Tokenization challenges existing regulatory, legal, and supervisory frameworks not because it creates new financial risks, but because it repackages familiar risks in faster, more automated, and more interconnected forms. Policymakers are therefore increasingly converging on a “same activity, same risk, same regulation” principle, while recognizing that tokenized markets introduce new operational and governance considerations. Our study emphasizes that legal certainty of ownership, settlement finality, custody, and insolvency treatment must precede any large-scale expansion of tokenized markets. Without this foundation, efficiency gains risk being offset by confidence shocks and fragmented adoption across jurisdictions.

From a strategic standpoint, regulators and governments face a sequencing challenge: enabling innovation without prematurely opening retail access or creating parallel market infrastructures that undermine financial stability. The most credible path forward is a graduated approach, prioritizing wholesale and institutional use cases, embedding tokenization within existing regulatory perimeters, and advancing interoperability standards across borders.

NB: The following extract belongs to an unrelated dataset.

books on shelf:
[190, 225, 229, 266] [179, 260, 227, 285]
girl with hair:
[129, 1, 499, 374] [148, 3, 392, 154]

Policy and Strategy Priorities

      • Establish legal clarity first: Explicit legal recognition of tokenized claims, including enforceability, insolvency treatment, and investor rights, should precede broad market rollout.
      • Focus on wholesale adoption: Banks, asset managers, and market infrastructures should remain the primary testbed, where risks are contained and governance is strong.
      • Promote interoperability, not fragmentation: Cross-border standards for custody, settlement, and compliance are critical to avoid siloed tokenized markets that limit scalability.

Conclusion

Tokenization is best understood as a structural modernization of financial market infrastructure, not a parallel system competing with existing capital markets. Its early traction in wholesale settlement, short-duration instruments, and institutional asset management reflects a simple reality: the economic benefits of tokenization materialize fastest where legal certainty, standardized assets, and regulated counterparties already exist. In these settings, tokenization delivers tangible improvements in settlement efficiency, collateral mobility, and operational resilience without introducing new sources of systemic risk.

Over time, the relevance of tokenization will be determined less by technological progress than by policy alignment, market discipline, and governance credibility. As legal frameworks mature and interoperability improves, tokenization may gradually extend into more complex and illiquid asset classes, reshaping how capital is pooled, deployed, and recycled across borders.